Maria D. Bucio Escobedo, a native and citizen of Mexico, petitions pro se for review of a Board of Immigration Appeals order dismissing her appeal from an immigration judge’s denial of her application for cancellation of removal. We have jurisdiction under 8 U.S.C. § 1252. We deny the petition for review.

Escobedo’s contention that the Board’s summary affirmance of the immigration judge’s decision violated her due process rights is foreclosed by Falcon Carriche v. Ashcroft, 350 F.3d 845, 849-52 (9th Cir.2003).

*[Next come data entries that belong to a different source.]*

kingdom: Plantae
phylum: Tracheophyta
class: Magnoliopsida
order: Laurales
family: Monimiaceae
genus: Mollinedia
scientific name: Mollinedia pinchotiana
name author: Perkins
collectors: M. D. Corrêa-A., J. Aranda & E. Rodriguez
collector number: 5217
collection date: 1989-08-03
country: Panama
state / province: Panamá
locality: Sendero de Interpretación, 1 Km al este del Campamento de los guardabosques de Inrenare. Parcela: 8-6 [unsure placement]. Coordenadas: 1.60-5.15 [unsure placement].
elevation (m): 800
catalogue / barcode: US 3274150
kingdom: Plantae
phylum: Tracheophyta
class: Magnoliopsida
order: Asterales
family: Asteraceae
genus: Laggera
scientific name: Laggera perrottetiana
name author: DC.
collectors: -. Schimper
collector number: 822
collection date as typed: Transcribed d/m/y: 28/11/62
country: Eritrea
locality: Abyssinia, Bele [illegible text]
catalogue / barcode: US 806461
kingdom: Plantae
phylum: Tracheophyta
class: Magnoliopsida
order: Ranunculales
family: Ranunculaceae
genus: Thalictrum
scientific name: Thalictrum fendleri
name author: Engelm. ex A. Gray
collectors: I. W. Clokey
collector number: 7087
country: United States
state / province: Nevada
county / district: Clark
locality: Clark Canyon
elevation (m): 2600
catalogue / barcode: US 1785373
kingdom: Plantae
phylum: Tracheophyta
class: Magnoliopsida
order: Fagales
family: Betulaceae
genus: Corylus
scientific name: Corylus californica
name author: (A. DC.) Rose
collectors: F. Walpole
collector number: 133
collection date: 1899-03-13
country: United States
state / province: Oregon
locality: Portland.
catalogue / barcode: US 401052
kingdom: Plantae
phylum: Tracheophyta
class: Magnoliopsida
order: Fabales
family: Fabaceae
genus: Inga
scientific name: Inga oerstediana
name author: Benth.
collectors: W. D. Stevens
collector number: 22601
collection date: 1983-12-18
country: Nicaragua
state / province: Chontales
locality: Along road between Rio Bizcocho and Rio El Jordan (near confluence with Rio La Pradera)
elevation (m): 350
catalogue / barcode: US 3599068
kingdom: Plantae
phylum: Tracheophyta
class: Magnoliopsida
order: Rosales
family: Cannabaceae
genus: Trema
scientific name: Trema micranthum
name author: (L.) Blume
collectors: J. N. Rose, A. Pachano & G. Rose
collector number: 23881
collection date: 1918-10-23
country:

Substantial evidence supports the immigration judge’s determination that Escobe-do did not meet the continuous physical presence requirement, because her testimony established that she left the United States for more than 90 days from 1998 to 1999, thereby interrupting the accrual of continuous physical presence in the United States. See Gutierrez v. Mukasey, 521 F.3d 1114, 1117 (9th Cir.2008) (acknowledging that service of the notice to appear halts the accrual of continuous physical presence). Because Escobedo’s inability to establish physical presence was disposi-tive, any evidence supporting the other elements of cancellation would not have changed the outcome of the proceedings.

We deny Escobedo’s request for remand to the Board for the Office of the Chief Counsel to consider prosecutorial discretion and administrative closure. We express no opinion as to Escobedo’s entitlement to either form of relief.

PETITION FOR REVIEW DENIED. 
      
       This disposition is not appropriate for publication and is not precedent except as provided by 9th Cir. R. 36-3.